- [PROVIDED PASSAGE]:
__________
3.13 Scratch N' Sniff
|July 21, 2001
Protesting an enforced vacation from Moya, John tries to tell Pilot about the subsequent kidnapping, sex, drugs and extraterrestrial violence the quartet encounters on a so-called peaceful planet.
Crichton: I can't believe you pissed him off.
D'Argo: I didn't piss him off, you pissed him off.
Crichton: You did!
Tralk: Can you handle some girls looking to party?
D'Argo: I am a full-blooded Luxan -- and ladies, I have so much cash in my pockets that I can assure you that all three of us will be out of here on our hands and knees come sunrise tomorrow morning. And I've been arrested for saying exactly the same thing on four different planets.
Crichton: Um, D'Argo? You're gonna kill her.
D'Argo: At the moment, I do not have a problem with that.
Crichton: It's a weird universe, man; you don't know that because you spend all of your time indoors!
Crichton: Harvey shows up now and then to give me bad advice.
Raxil: Two guns? I mean, I thought you were the great Crichton and D'Argo! I mean, you blew up a shadow depository! I mean I thought you'd bring pleshfer charges and a plasma gun and a really big gun ship! But no, you bring nothing! Two little weapons that wouldn't kill a negnek!
D'Argo: You... have heard of us?
Raxil: Please don't hit me, please don't hit me!
Raxil: All right, you can hit me just once, just once!
Crichton: How long have we known each other?
Pilot: Approximately two and a half long cycles.
Pilot: And why does he not look that way now?
Crichton: .... Metabolism?
Crichton: Does this guy just scream 'Vegas' or what?
Chiana: How's your neck?
Crichton: It's fine. I don't mind sticking it out for you.
Chiana: carefully removes ocular You don't want these broken.
Crichton: You okay?
Crichton: Good. She takes off Weird.
Chiana: Sad thing is, he's gonna die happy.
Crichton: You know, your eally should get out more. These things do happen.
D'Argo: What he didn't believe you?
D'Argo: Then what was that thing about a slim duck?
Crichton: Slam dunk.
D'Argo: Whatever, it doesn't matter. He's throwing us off Moya!
Crichton: Yeah, well, you want to give it a go?
D'Argo: looks at Pilot
Crichton: See? I did my best.
D'Argo: Your best was to blow it.
Crichton: I did. My best.
D'Argo: Well, you blew it!
Crichton: D'Argo, he's kicking us off Moya because we argue.
D'Argo: He's kicking us off Moya because you argue!
The fight degenerates from there...
__________
- [INFORMATION GIVEN]:
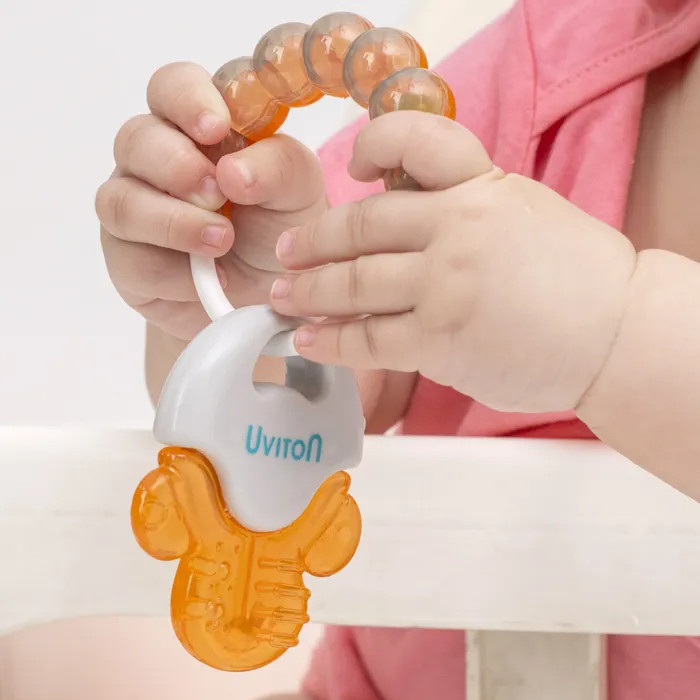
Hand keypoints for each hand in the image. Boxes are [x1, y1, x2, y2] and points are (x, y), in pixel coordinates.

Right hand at [96, 62, 326, 340]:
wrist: (269, 294)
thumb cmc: (278, 228)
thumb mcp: (297, 192)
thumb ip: (277, 166)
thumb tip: (232, 171)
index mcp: (198, 127)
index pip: (172, 87)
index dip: (187, 100)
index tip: (216, 129)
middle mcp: (156, 160)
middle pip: (136, 139)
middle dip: (177, 167)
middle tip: (220, 197)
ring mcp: (135, 208)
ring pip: (121, 201)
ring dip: (173, 222)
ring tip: (222, 241)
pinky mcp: (127, 260)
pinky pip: (132, 259)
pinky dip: (175, 273)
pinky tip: (210, 278)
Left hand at [269, 111, 637, 412]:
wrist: (619, 335)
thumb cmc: (579, 277)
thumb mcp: (523, 211)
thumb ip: (466, 203)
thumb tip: (403, 208)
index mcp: (481, 185)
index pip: (412, 140)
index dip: (373, 145)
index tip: (353, 169)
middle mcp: (457, 227)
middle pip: (361, 227)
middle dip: (312, 242)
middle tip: (283, 254)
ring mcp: (446, 284)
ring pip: (355, 284)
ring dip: (310, 292)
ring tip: (283, 298)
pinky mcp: (442, 340)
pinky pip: (370, 340)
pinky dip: (332, 342)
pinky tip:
__________
- [EXERCISE]:
Transcribe everything in the Scratch N' Sniff quotes above from "D'Argo: I am" down to "kill a negnek!".

- [SOLUTION TO THE EXERCISE]:
D'Argo: I am a full-blooded Luxan -- and ladies, I have so much cash in my pockets that I can assure you that all three of us will be out of here on our hands and knees come sunrise tomorrow morning. And I've been arrested for saying exactly the same thing on four different planets.
Crichton: Um, D'Argo? You're gonna kill her.
D'Argo: At the moment, I do not have a problem with that.
Crichton: It's a weird universe, man; you don't know that because you spend all of your time indoors!
Crichton: Harvey shows up now and then to give me bad advice.
Raxil: Two guns? I mean, I thought you were the great Crichton and D'Argo! I mean, you blew up a shadow depository! I mean I thought you'd bring pleshfer charges and a plasma gun and a really big gun ship! But no, you bring nothing! Two little weapons that wouldn't kill a negnek!